Question

Consider the following three mutually exclusive investment project alternatives (A, B, C). Use the annual worth analysis (AW) to determine the best investment alternative assuming MARR=15%.

Project name:                                        A                    B                    C

Cash Flow (Year 0):                                    -200,000        -300,000        -400,000

Cash Flow (Year 1-N)                     +150,000       +180,000       +150,000

Salvage value at year N:                +30,000         +50,000          +60,000

Project Life (N):                                    2 years         3 years          6 years

Answer 1

AW of alternative A = -200,000(A/P, 15%, 2) + 150,000 + 30,000(A/F, 15%, 2)

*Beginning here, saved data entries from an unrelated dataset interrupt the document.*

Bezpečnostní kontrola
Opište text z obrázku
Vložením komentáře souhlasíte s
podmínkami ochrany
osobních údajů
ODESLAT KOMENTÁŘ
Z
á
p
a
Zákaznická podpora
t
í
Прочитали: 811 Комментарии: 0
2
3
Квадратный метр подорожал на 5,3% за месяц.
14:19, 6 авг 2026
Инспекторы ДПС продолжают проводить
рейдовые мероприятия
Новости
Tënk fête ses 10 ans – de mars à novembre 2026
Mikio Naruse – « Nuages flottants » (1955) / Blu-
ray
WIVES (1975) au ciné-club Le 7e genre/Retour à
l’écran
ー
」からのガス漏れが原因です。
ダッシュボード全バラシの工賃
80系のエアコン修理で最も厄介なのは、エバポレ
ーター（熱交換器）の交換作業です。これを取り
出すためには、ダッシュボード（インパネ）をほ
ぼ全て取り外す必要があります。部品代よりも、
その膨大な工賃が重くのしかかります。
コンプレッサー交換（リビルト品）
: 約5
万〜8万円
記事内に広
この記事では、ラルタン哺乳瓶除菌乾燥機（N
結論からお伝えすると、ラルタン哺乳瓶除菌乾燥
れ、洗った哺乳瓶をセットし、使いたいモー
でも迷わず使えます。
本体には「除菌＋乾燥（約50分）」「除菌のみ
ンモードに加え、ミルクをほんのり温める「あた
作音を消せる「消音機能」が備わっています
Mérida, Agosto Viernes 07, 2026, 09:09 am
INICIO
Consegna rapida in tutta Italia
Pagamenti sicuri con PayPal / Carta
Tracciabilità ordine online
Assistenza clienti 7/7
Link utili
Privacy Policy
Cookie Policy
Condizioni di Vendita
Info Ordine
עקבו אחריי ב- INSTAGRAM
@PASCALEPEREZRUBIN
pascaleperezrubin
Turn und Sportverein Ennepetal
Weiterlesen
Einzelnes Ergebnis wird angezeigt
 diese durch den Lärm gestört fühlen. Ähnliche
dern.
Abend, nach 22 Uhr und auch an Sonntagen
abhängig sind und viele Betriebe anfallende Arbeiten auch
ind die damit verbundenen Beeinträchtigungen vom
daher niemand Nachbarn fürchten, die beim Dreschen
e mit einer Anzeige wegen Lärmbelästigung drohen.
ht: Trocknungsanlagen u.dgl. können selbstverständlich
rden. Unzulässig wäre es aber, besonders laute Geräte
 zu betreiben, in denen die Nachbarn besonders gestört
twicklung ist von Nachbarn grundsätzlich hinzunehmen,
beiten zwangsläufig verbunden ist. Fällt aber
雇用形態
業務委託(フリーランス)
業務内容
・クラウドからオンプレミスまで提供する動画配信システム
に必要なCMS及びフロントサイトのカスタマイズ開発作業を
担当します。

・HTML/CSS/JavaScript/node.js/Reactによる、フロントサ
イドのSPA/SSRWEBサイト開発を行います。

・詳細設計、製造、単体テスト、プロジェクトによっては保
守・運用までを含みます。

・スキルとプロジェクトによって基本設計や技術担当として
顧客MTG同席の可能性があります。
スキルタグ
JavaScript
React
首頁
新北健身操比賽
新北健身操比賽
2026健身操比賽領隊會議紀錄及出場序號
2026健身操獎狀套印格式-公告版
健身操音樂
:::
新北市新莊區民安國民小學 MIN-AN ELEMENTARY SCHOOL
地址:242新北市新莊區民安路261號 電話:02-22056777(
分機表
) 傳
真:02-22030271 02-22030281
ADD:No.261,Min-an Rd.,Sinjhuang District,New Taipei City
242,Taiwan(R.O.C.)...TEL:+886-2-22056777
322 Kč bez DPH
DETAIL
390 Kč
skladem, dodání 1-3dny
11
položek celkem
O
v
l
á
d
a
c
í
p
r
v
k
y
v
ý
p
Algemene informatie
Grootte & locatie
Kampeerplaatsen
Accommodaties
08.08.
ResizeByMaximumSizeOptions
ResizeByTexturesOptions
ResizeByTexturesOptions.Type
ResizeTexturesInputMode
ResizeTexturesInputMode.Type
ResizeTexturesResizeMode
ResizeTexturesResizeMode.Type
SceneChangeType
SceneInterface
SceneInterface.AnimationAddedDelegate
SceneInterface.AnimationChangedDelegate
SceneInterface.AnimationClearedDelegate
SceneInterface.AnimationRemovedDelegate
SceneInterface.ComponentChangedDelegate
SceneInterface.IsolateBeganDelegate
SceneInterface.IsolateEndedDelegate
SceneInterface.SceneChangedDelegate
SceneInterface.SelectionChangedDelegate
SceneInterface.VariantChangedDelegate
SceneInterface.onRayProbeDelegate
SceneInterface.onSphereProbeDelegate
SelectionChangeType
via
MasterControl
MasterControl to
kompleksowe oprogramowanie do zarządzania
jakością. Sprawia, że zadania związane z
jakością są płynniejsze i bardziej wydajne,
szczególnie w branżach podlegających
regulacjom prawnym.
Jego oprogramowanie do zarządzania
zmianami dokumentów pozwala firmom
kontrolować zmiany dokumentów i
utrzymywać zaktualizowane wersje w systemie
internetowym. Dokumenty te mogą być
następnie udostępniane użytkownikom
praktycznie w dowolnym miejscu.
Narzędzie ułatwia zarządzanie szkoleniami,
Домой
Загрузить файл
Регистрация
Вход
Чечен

                               = -200,000(0.6151) + 150,000 + 30,000(0.4651)

                               = -123,020 + 150,000 + 13,953

                               = $40,933

AW of alternative B = -300,000(A/P, 15%, 3) + 180,000 + 50,000(A/F, 15%, 3)

                               = -300,000(0.4380) + 180,000 + 50,000(0.2880)

                               = -131,400 + 180,000 + 14,400

                               = $63,000

AW of alternative C = -400,000(A/P, 15%, 6) + 150,000 + 60,000(A/F, 15%, 6)

                               = -400,000(0.2642) + 150,000 + 60,000(0.1142)

                               = -105,680 + 150,000 + 6,852

                               = $51,172

Since the AW of alternative B is highest, therefore, alternative B is the best investment alternative.